The movie that sent Richard Gere into “dangerous territory”

Certain actors possess an innate sense of danger, one which allows them to be entirely convincing as characters who could potentially fly off the handle at any second. Richard Gere is in no way among that number, but he did find one role that allowed him to channel his darker side.

Maybe it’s because the lingering sex symbol status that greeted him after his breakthrough role in American Gigolo continued to follow him from that point on, or maybe it’s down to something else entirely, but Gere has never been all that convincing as a malicious or malevolent figure.

Then again, he was solid as a corrupt cop in Mike Figgis’ crime thriller Internal Affairs, which might be the exception that proves the rule. That’s not meant to disparage his acting abilities in any way, but Gere nonetheless has one of those faces that makes it very hard to buy him as a bad guy.

Not that he was on out-and-out villainous duties when he was asked to walk a dark and dangerous path, though, with that particular task being asked of him in a family drama adapted from a popular novel. Not the sort of thing that makes a star upend their entire persona on paper, but Gere disagrees.

2005’s Bee Season saw him as Saul Naumann, a religious studies professor who doubles as the patriarch of a high-achieving household. Unfortunately, 11-year-old daughter Eliza doesn’t think she’ll be able to live up to the expectations held by her parents, made more difficult when her older brother is the anointed golden child.

When she wins a spelling bee, her old man suddenly takes a very keen interest in her academia, which gradually instigates a seismic shift in the family’s interpersonal dynamics. Saul’s controlling nature and devout Judaism make him a hugely complicated figure, one Gere relished sinking his teeth into.

“The ideas were really stimulating,” he admitted to Pop Entertainment. “It was mysterious and there was darkness. It’s dangerous territory to be playing in; we talked a lot about the responsibility of doing this in a serious, responsible way. Even inserting things in the script, we said, ‘Look this is dangerous territory. This is nothing to play with, because it isn’t. This is serious stuff.'”

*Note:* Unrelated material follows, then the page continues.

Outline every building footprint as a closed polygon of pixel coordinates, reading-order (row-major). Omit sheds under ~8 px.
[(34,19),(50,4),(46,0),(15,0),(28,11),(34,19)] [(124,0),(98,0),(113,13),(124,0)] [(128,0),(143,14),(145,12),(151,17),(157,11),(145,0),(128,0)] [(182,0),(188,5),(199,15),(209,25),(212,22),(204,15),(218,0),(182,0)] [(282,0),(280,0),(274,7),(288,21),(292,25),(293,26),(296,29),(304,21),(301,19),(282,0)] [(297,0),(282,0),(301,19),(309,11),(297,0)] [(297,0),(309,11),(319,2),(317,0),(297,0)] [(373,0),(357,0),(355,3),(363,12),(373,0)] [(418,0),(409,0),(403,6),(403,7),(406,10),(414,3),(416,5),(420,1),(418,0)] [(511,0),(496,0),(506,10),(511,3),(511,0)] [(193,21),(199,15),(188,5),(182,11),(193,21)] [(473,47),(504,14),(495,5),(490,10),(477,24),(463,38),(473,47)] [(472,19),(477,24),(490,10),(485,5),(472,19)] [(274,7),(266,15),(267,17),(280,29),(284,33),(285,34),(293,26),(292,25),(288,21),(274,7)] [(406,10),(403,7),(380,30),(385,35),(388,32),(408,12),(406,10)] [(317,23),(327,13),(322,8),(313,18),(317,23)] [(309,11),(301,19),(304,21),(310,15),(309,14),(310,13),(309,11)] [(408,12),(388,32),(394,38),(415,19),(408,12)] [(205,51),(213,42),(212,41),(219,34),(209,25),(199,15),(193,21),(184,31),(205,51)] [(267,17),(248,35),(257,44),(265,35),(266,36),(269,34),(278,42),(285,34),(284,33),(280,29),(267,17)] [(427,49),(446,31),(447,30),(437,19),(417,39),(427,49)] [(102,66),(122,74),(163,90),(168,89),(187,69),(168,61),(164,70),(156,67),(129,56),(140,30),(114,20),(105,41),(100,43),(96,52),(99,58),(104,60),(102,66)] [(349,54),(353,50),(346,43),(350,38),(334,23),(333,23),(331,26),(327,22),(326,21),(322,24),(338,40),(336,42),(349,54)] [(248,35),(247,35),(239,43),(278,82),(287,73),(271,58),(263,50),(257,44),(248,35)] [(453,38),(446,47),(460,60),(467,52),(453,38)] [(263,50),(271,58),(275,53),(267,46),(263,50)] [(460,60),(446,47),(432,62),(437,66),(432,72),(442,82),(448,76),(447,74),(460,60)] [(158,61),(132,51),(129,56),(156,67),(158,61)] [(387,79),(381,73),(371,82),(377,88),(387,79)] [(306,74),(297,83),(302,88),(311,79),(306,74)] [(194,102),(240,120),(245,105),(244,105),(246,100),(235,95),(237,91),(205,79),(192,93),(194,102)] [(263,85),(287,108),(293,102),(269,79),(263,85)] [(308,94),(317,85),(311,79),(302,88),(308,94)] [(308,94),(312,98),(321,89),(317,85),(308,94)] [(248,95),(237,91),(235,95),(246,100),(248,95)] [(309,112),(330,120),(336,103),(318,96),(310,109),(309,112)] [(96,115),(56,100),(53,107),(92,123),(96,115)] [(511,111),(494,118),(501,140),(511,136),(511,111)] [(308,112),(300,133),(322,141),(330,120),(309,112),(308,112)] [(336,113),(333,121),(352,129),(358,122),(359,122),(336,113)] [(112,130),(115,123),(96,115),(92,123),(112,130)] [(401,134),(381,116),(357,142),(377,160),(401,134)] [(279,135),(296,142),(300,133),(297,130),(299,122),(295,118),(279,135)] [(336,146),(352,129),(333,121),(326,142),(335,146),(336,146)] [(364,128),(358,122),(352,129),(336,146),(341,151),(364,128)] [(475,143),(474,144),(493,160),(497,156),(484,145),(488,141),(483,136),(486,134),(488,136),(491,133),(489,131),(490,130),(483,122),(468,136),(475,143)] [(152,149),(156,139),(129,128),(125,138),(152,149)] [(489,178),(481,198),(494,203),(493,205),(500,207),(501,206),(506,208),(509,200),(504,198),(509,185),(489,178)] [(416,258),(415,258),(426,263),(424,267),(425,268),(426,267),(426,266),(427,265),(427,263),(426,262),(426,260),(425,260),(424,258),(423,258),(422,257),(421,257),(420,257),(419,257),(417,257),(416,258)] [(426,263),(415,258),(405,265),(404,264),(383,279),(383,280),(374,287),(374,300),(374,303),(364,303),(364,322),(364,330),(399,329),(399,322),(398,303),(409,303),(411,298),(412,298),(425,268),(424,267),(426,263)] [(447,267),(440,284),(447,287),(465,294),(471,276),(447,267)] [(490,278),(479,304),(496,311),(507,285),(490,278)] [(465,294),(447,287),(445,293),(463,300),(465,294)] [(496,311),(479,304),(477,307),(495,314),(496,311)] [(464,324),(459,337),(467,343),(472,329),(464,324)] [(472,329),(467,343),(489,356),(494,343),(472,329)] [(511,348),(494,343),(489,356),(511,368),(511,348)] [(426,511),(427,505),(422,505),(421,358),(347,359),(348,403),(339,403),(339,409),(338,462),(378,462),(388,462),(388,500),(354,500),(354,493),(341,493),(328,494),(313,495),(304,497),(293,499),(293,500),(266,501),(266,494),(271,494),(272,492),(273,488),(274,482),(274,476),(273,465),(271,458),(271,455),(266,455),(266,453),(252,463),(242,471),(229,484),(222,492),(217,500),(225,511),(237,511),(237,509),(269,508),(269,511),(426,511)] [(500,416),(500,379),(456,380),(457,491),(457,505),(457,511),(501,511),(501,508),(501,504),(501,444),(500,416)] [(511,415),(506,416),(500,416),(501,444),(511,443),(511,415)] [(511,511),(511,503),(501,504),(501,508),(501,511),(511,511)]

Saul’s increasing obsession with his daughter’s extracurricular activities places a burden on the entire family, with fracturing relationships between Gere, his wife, and his son dabbling in themes of distance, dysfunction, generational trauma, and spirituality. It was a heady concoction, even if it wasn’t one pulled off to anybody’s satisfaction – Gere withstanding – after Bee Season was subjected to a muted reception and a dire showing at the box office that saw it fail to recoup even half of its production budget.